Taliban patrol with U.S. military vehicles in Shorabak districtIslamabad
frequently uses the term Khawarij to describe the Pakistani Taliban
(TTP), and in this case extended it to the Afghan Taliban as well. By contrast,
it labels the Balochistan Liberation Front—a separatist group fighting for
independence, which Pakistan alleges is supported by India (Hindustan)—as
Fitna al-Hindustan.
The clashes
abruptly ended on October 12 after Saudi Arabia and Qatar stepped in to
de-escalate tensions, with appeals from Qatar and Saudi Arabia
prompting the Taliban to halt attacks against Pakistan.
Still, regional analysts argue that the Gulf states are less concerned with the fate of either Pakistan or the Taliban, and more focused on advancing their own strategic agendas. Riyadh appears intent on drawing Pakistan into its new security arrangements, while Doha is seen as cultivating ties with the Taliban to strengthen its influence and promote Sunni interests across the region.
Conclusion
Afghanistan’s
future remains uncertain, and the stability of the broader region will largely
hinge on how major powers manage their competing interests through a
combination of diplomacy, conflict, and resource competition. Positioned at the
crossroads of Asia, Afghanistan has long been of strategic significance—a fact
even acknowledged by the renowned poet Mohammad Iqbal in his writings. The
country’s current decline can be attributed to multiple factors: the Taliban’s
narrow pursuit of self-interest, the nationalist and exclusivist agendas of
Pashtun elites, and the intersecting geopolitical rivalries of the United
States, Russia, and China.
Anyone who regards the Taliban as an ally is making a mistake—whether it be Russia, India, Pakistan, or the United States. As Caliph Ali ibn Abi Talib (600–661 CE) is often quoted: “A wise enemy is better than a foolish friend.” In the current situation, the Taliban and Khalilzad are simply buying time, while China emerges as the biggest beneficiary by drawing India closer and positioning itself to exploit Afghanistan’s natural resources. Meanwhile, the United States, Pakistan, and once again the Afghan people, end up as the losers in this new game of China and Taliban.
Notes
-Bagram
Airfield, formerly the largest U.S. military base in Afghanistan, is now under
Taliban control. The facility is believed to benefit from strategic guidance
provided either by China or by former Pashtun engineers linked to the Karzai
and Ghani governments, reflecting the broader shift in regional power dynamics.

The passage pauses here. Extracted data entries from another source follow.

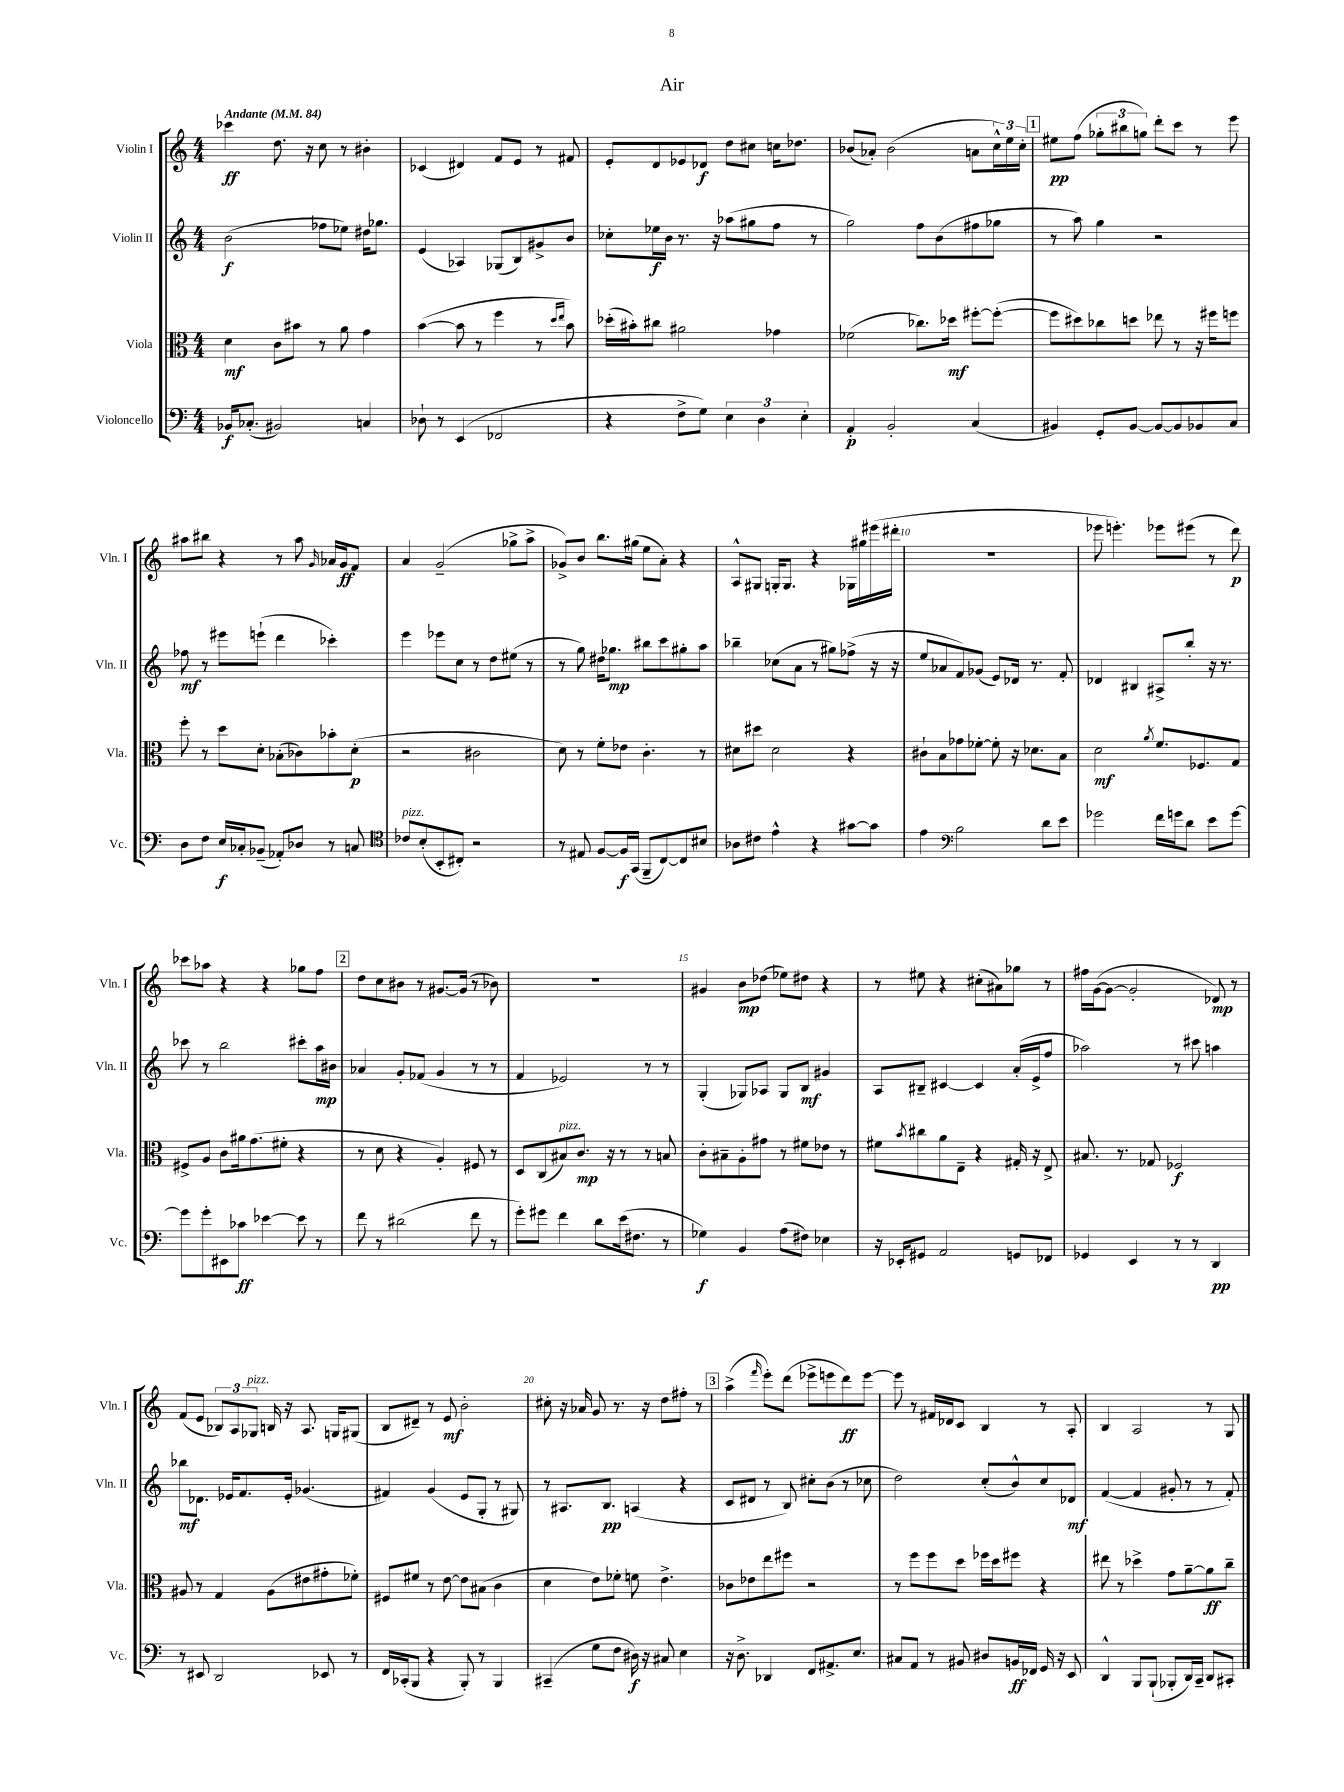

**kern	**dynam	**kern	**dynam	**kern	**dynam	**kern	**dynam
*part4	*part4	*part3	*part3	*part2	*part2	*part1	*part1
*staff4	*staff4	*staff3	*staff3	*staff2	*staff2	*staff1	*staff1
*I"Violoncello	*	*I"Viola	*	*I"Violin II	*	*I"Violin I	*
*I'Vc.	*	*I'Vla.	*	*I'Vln. II	*	*I'Vln. I	*
*clefF4	*	*clefC3	*	*clefG2	*	*clefG2	*
*k[]	*	*k[]	*	*k[]	*	*k[]	*
*M4/4	*	*M4/4	*	*M4/4	*	*M4/4	*
*MM84	*	*MM84	*	*MM84	*	*MM84	*
=1	=1	=1	=1	=1	=1	=1	=1
!	!	!	!	!	!	!LO:TX:a:B:t=Andante	!
16BB-X/KL	f	4d\	mf	(2b\	f	4ccc-X\	ff
(8.C-X'/J	.	.	.	.	.	.	.
2BB#X/)	.	8c\L	.	.	.	8.dd\	.
.	.	8b#X\J	.	.	.	.	.
.	.	.	.	.	.	16r	.
.	.	8r	.	8ff-X\L	.	8cc\	.
.	.	8a\	.	8ee-X\J)	.	8r	.
4Cn/	.	4g\	.	16dd#X\KL	.	4b#X'\	.
.	.	.	.	8.gg-X\J	.	.	.
=2	=2	=2	=2	=2	=2	=2	=2
8D-X`\	.	([4b\	.	(4e/	.	(4c-X/	.
8r	.	.	.	.	.	.	.
(4EE/	.	8b\]	.	4A-X/)	.	4d#X/)	.
.	.	8r	.	.	.	.	.
2FF-X/	.	4ff\	.	(8G-X/L	.	8f/L	.
.	.	.	.	8B/)	.	8e/J	.
.	.	8r	.	8g#X^/	.	8r	.
.	.	16qqdd/LL	.	.	.	.	.
.	.	16qqee/JJ	.	.	.	.	.
.	.	8b\)	.	8b/J	.	8f#X/	.
=3	=3	=3	=3	=3	=3	=3	=3
4r	.	(16dd-X'\LL	.	8cc-X'\L	.	8e'/L	.
.	.	16b#X'\J)	.	.	.	.	.
.	.	8cc#X\J	.	16ee-X\L	f	8d/	.
.	.	.	.	16b\JJ	.	.	.
8F^\L	.	2a#X\	.	8.r	.	8e-X/	.
8G\J)	.	.	.	.	.	8d-X/J	f
.	.	.	.	16r	.	.	.
6E\	.	.	.	(8aa-X\L	.	8dd\L	.
.	.	.	.	8gg#X\	.	8cc#X\J	.
6D\	.	.	.	.	.	.	.
.	.	4g-X\	.	8ff\J	.	16ccn\KL	.
.	.	.	.	.	.	8.dd-X\J	.
6E'\	.	.	.	.	.	.	.
.	.	.	.	8r	.	.	.
=4	=4	=4	=4	=4	=4	=4	=4
4AA'/	p	(2f-X\	.	2gg\)	.	(8b-X/L	.
.	.	.	.	.	.	8a-X'/J)	.
2BB'/	.	.	.	.	.	(2b-\	.
.	.	8.cc-X\L)	.	8ff\L	.	.	.
.	.	.	.	(8b\	.	.	.
.	.	16dd-X\Jk	mf	.	.	.	.
(4C/	.	[8ff#X'\L	.	8ff#X\	.	8an\L	.
.	.	(8ff#'\J_	.	8gg-X\J	.	24cc^^\L)	.
.	.	.	.	.	.	24ee\	.
.	.	.	.	.	.	24cc'\JJ	.
!!LO:REH:place=s1:t=1
=5	=5	=5	=5	=5	=5	=5	=5
4BB#X/)	.	8ff#\L]	.	8r	.	8ee#X\L	pp
.	.	8dd#X\)	.	8aa\)	.	(8ff\J	.
8GG'/L	.	8cc-X\	.	4gg\	.	12gg-X'\L	.
.	.	.	.	.	.	12bb#X\	.
[8BB#/J	.	8ddn\J	.	.	.	.	.
.	.	.	.	.	.	12ggn\J)	.
8BB#/L_	.	8ee-X\	.	2r	.	8ddd'\L	.
8BB#/]	.	8r	.	.	.	8ccc\J	.
8BB-X/	.	16r	.	.	.	8r	.
.	.	16ff#X\KL	.	.	.	.	.
8C/J	.	8ffn\J	.	.	.	8eee\	.
!!LO:LB:g=z
=6	=6	=6	=6	=6	=6	=6	=6
8D\L	.	8ff'\	.	8ff-X\	mf	8aa#X\L	.
8F\J	.	8r	.	8r	.	8bb#X\J	.
16E/LL	f	8dd\L	.	8eee#X\L	.	4r	.
16C-X'/J	.	.	.	.	.	.	.
(8BB-X~/J	.	8d'\J	.	(8eeen`\J	.	.	.
8AA-X'/L)	.	(8B-X'\L	.	4ddd\	.	8r	.
8D-X/J	.	8c-X\)	.	.	.	8aa#\	.
.	.	.	.	.	.	16qqg/	.
8r	.	8b-X'\	.	4ccc-X'\)	.	16a-X/LL	.
.	.	.	.	.	.	16g/J	ff
8Cn/	.	(8d'\J	p	.	.	8f/J	.
=7	=7	=7	=7	=7	=7	=7	=7
*clefC4	*	*	*	*	*	*	*
!LO:TX:a:i:t=pizz.	!	!	!	!	!	!	!
8c-X/L	.	2r	.	4eee\	.	4a/	.
(8B'/	.	.	.	.	.	.	.
8BB'/	.	.	.	8eee-X\L	.	(2g~/	.
8C#X'/J)	.	.	.	8cc\J	.	.	.
2r	.	2c#X\	.	8r	.	.	.
.	.	.	.	8dd\L	.	.	.
.	.	.	.	(8ee#X\J	.	8gg-X^\L	.
.	.	.	.	8r	.	8aa^\J	.
=8	=8	=8	=8	=8	=8	=8	=8
8r	.	8d\)	.	8r	.	8g-X^/L)	.
8E#X/	.	8r	.	8gg\)	.	8b/J	.
[8F/L	.	8f'\L	.	16dd#X\KL	.	8.bb\L	.
.	.	.	.	8.gg-X\J	mp	.	.
16F/L]	f	8e-X\J	.	.	.	.	.
(16GG/JJ	.	.	.	.	.	(16gg#X\Jk	.
8FF~/L	.	4.c'\	.	8bb#X\L	.	8ee\L	.
[8C/)	.	.	.	8ccc\	.	8a'\J)	.
8C/]	.	.	.	8gg#X'\	.	4r	.
8B#X/J	.	8r	.	8aa\J	.	.	.
=9	=9	=9	=9	=9	=9	=9	=9
8A-X\L	.	8d#X\L	.	4bb-X~\	.	8A^^/L	.
8c#X\J	.	8dd#X\J	.	.	.	8G#X/J	.
4e^^\	.	2d#\	.	(8cc-X\L	.	16Gn'/KL	.
.	.	.	.	.	.	8.G/J	.
.	.	.	.	8a\J	.	.	.
4r	.	.	.	8r	.	4r	.
.	.	.	.	8gg#X\L)	.	.	.
[8g#X\L	.	4r	.	(8ff-X^\J	.	16G-X\LL	.
.	.	.	.	.	.	16gg#X\	.
8g#\J]	.	.	.	16r	.	(16eee#X\	.
.	.	.	.	16r	.	16ddd#X'\JJ	.
=10	=10	=10	=10	=10	=10	=10	=10
4e\	.	8c#X`\L	.	8ee/L	.	1r	.
.	.	8B\	.	8a-X/	.	.	.
*clefF4	*	*	*	*	*	*	*
2B\	.	8g-X\	.	8f/)	.	.	.
.	.	[8f-X'\J	.	(8g-X/J	.	.	.
.	.	8f-'\]	.	8e/L)	.	.	.
.	.	16r	.	16d-X/Jk	.	.	.
.	.	8.d-X\L	.	8.r	.	.	.
8d\L	.	.	.	.	.	.	.
8e\J	.	8B\J	.	8f'/	.	.	.
=11	=11	=11	=11	=11	=11	=11	=11
2g-X\	.	2d\	mf	4d-X/	.	8eee-X\	.
.	.	.	.	.	.	4.eeen'\)	.
.	.	.	.	4B#X/	.	.	.
.	.	8qa/	.	.	.	.	.
16f\LL	.	8.f/L	.	8A#X^/L	.	8eee-X\L	.
16gn\J	.	.	.	.	.	.	.
8d\J	.	.	.	8bb'/J	.	(8eee#X\J	.
.	.	8.F-X/	.	.	.	.	.
8e\L	.	.	.	16r	.	8r	.
.	.	.	.	8.r	.	.	.
[8g\J	.	8G/J	.	.	.	8ddd\)	p
!!LO:LB:g=z
=12	=12	=12	=12	=12	=12	=12	=12
8g\L]	.	8F#X^/L	.	8ccc-X\	.	8ccc-X\L	.
8g'\	.	8A/J	.	8r	.	8aa-X\J	.
8EE#X\	.	8c\L	.	2bb\	.	4r	.
8c-X\J	ff	16a#X\k	.	.	.	.	.
.	.	(8.g\	.	.	.	.	.
[4e-X\	.	.	.	.	.	4r	.
.	.	8f#X'\J	.	.	.	.	.
8e-\]	.	4r	.	8ccc#X'\L	.	8gg-X\L	.
8r	.	.	.	16aa\L	mp	8ff\J	.
.	.	.	.	16b#X\JJ	.	.	.
!!LO:REH:place=s1:t=2
=13	=13	=13	=13	=13	=13	=13	=13
8f\	.	8r	.	4a-X/	.	8dd\L	.
8r	.	8d\	.	.	.	8cc\	.
(2d#X\	.	4r	.	8g'/L	.	8b#X\J	.
.	.	.	.	(8f-X/J	.	8r	.
.	.	4A'/)	.	4g/	.	[8.g#X/L	.
.	.	.	.	.	.	(16g#/Jk]	.
8f\	.	8F#X/	.	8r	.	8r	.
8r	.	8r	.	8r	.	8b-X\)	.
=14	=14	=14	=14	=14	=14	=14	=14
8g'\L)	.	8D/L	.	4f/	.	1r	.
8g#X\J	.	(8C/	.	.	.	.	.
!	!	!LO:TX:a:i:t=pizz.	!	!	!	!	!
4f\	.	8B#X/)	.	2e-X/)	.	.	.
.	.	8.c/J	mp	.	.	.	.
8d\L	.	.	.	.	.	.	.
.	.	16r	.	.	.	.	.
(16e\k	.	8r	.	.	.	.	.
8.F#X\J	.	.	.	.	.	.	.
.	.	8r	.	8r	.	.	.
8r	.	8Bn/	.	8r	.	.	.
=15	=15	=15	=15	=15	=15	=15	=15
4G-X\)	f	8c'\L	.	(4G'/	.	4g#X/	.
.	.	8B#X~\	.	.	.	.	.
4BB/	.	8A'\	.	8G-X/L)	.	8b\L	mp
.	.	8g#X\J	.	8A-X/J	.	(8dd-X\J	.
(8A\L	.	8r	.	8G-/L	.	8ee-X\L)	.
8F#X\J)	.	8f#X\L	.	8B/J	mf	8dd#X\J	.
4E-X\	.	8e-X\J	.	4g#X/	.	4r	.
.	.	8r	.	.	.	.	.
=16	=16	=16	=16	=16	=16	=16	=16
16r	.	8f#X\L	.	8A/L	.	8r	.
16EE-X'/KL	.	.	.	.	.	.	.
.	.	8qb/	.	.	.	.	.
8GG#X/J	.	8cc#X\	.	8B#X~/J	.	8ee#X\	.
2AA/	.	8a\	.	[4c#X/	.	4r	.
.	.	8E~\J	.	.	.	.	.
.	.	4r	.	4c#/]	.	(8cc#X'\L	.
.	.	.	.	.	.	8a#X\)	.
8GGn/L	.	16G#X'/	.	(16a'/LL	.	8gg-X\J	.
.	.	16r	.	16e^/J	.	.	.
8FF-X/J	.	8E^/	.	8ff/J	.	8r	.
=17	=17	=17	=17	=17	=17	=17	=17
4GG-X/	.	8.B#X/	.	2aa-X\)	.	16ff#X\LL	.
.	.	.	.	.	.	([16g\J	.
.	.	.	.	.	.	8g\J_	.
.	.	8.r	.	.	.	.	.
4EE/	.	.	.	.	.	2g'/]	.
.	.	8G-X/	.	.	.	.	.
8r	.	2F-X/	f	8r	.	.	.
8r	.	.	.	8ccc#X\	.	.	.
4DD/	pp	.	.	4aan\	.	8d-X/)	mp
.	.	.	.	.	.	8r	.
!!LO:LB:g=z
=18	=18	=18	=18	=18	=18	=18	=18
8r	.	8A#X/	.	8bb-X\L	mf	(8f/L	.
8EE#X/	.	8r	.	8.d-X\J	.	8e/J	.
2DD/	.	4G/	.	.	.	12B-X/L)	.
.	.	.	.	16e-X/KL	.	.	.
.	.	.	.	.	.	12A/	.
.	.	.	.	8.f/	.	.	.
!	!	!	!	!	!	!LO:TX:a:i:t=pizz.	!
.	.	.	.	.	.	12G-X/J	.
.	.	(8A#\L	.	.	.	16Bn/	.
.	.	.	.	16e-'/Jk	.	16r	.
.	.	8e#X\	.	(4.g-X/	.	8.A/	.
8EE-X/	.	8g#X'\	.	.	.	.	.
.	.	.	.	.	.	16Gn/KL	.
8r	.	8f-X'\J)	.	.	.	(8G#X/J	.
=19	=19	=19	=19	=19	=19	=19	=19
16FF/LL	.	8F#X/L	.	4f#X/)	.	8B/L	.
(16CC-X'/J	.	.	.	.	.	.	.
8BBB/J	.	8f#X/J	.	.	.	8d#X~/J)	.
4r	.	8r	.	(4g/	.	8r	.
.	.	[8e\	.	.	.	8e/	mf
8BBB'/)	.	8e\L]	.	8e/L	.	2b'\	.
8r	.	(8B#X\J	.	8G'/J	.	.	.
4BBB/	.	4c\	.	8r	.	.	.
.	.	.	.	8G#X/)	.	.	.
=20	=20	=20	=20	=20	=20	=20	=20
(4CC#X~/	.	4d\	.	8r	.	8cc#X'\	.
.	.	.	.	8.A#X/L	.	16r	.
.	.	.	.	.	.	16a-X/	.
8G\L	.	8e\L)	.	.	.	8g/	.
.	.	.	.	8.B/J	pp	.	.
8F\J	.	8f-X'\J	.	.	.	8.r	.
16D#X\)	f	8fn\	.	(4An/	.	.	.
16r	.	.	.	.	.	16r	.
8C#X/	.	4.e^\	.	.	.	8dd\L	.
4E\	.	.	.	4r	.	8ff#X'\J	.
.	.	.	.	.	.	8r	.
!!LO:REH:place=s1:t=3
=21	=21	=21	=21	=21	=21	=21	=21
16r	.	8c-X\L	.	8c/L	.	(4aa^\	.
8.D^\	.	.	.	.	.	.	.
.	.	8e-X\	.	8d#X/J	.	.	.
.	.	.	.	.	.	16qqfff/	.
4DD-X/	.	8ee\	.	8r	.	8eee'\L)	.
.	.	8ff#X\J	.	8B/)	.	(8ddd\J	.
8FF/L	.	2r	.	8cc#X'\L	.	8eee-X^\L	.
8.AA#X^/	.	.	.	(8b\J	.	8eeen\	.
.	.	.	.	8r	.	8ddd\)	ff
8.E/J	.	.	.	.	.	.	.
.	.	.	.	8cc-X\	.	[8eee\J	.
=22	=22	=22	=22	=22	=22	=22	=22
8C#X/L	.	8r	.	2dd\)	.	8eee\]	.
8AA/J	.	8ff\L	.	.	.	8r	.
8r	.	8ff\	.	.	.	16f#X/LL	.
.	.	.	.	.	.	16d-X/J	.
8BB#X/	.	8dd\J	.	.	.	8c/J	.
8D#X/L	.	16ff-X\LL	.	(8cc'/L	.	4B/	.
.	.	16dd\J	.	.	.	.	.
16BBn/L	ff	8ff#X\J	.	8b^^/)	.	.	.
16FF-X/JJ	.	.	.	.	.	.	.
16GG/	.	4r	.	8cc/	.	8r	.
16r	.	.	.	.	.	.	.
8EE/	.	.	.	8d-X/J	mf	8A'/	.
=23	=23	=23	=23	=23	=23	=23	=23
4DD^^/	.	8ee#X\	.	([4f/	.	4B/	.
.	.	8r	.	.	.	.	.
8BBB/L	.	4dd-X^\	.	4f/]	.	2A/	.
(8BBB`/J	.	.	.	.	.	.	.
8BBB-X'/L	.	8g\L	.	8g#X'/	.	.	.
16DD/L)	.	[8a~\	.	8r	.	.	.
16CC~/JJ	.	.	.	.	.	.	.
8DD/L	.	8a\]	ff	8r	.	8r	.
8CC#X'/J	.	8cc~\J	.	8f'/)	.	8G/	.
==	==	==	==	==	==	==	==
*-	*-	*-	*-	*-	*-	*-	*-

-India is home to a significant Pashtun, or Pathan,
population, with communities primarily concentrated in states such as Uttar
Pradesh, Bihar, and Madhya Pradesh. Many of these families have lived in the
subcontinent for centuries, gradually blending into local cultures through a
long process of indigenization. While the surname "Khan" is commonly
associated with them, the community is diverse and often indistinguishable from
other Indian Muslim groups. Today, Pashtuns are predominantly Urdu-speaking and
represent the fourth-largest Muslim community in India.
The historical presence of Pashtuns in India is deeply
rooted, stretching back several centuries. One of the most notable figures in
this history is Ahmad Shah Durrani, also known as Ahmad Shah Abdali, the
founder of the Durrani Empire. Between 1748 and 1767, he launched several
invasions into Punjab and northern India. His most renowned triumph was at the
Third Battle of Panipat in 1761, where his forces decisively defeated the
Marathas, dealing a significant blow to their expanding power. However, despite
these military victories, Durrani was unable to establish lasting control over
India. Resistance from the Sikhs, coupled with the sheer vastness of the
territory, limited his ability to consolidate his conquests.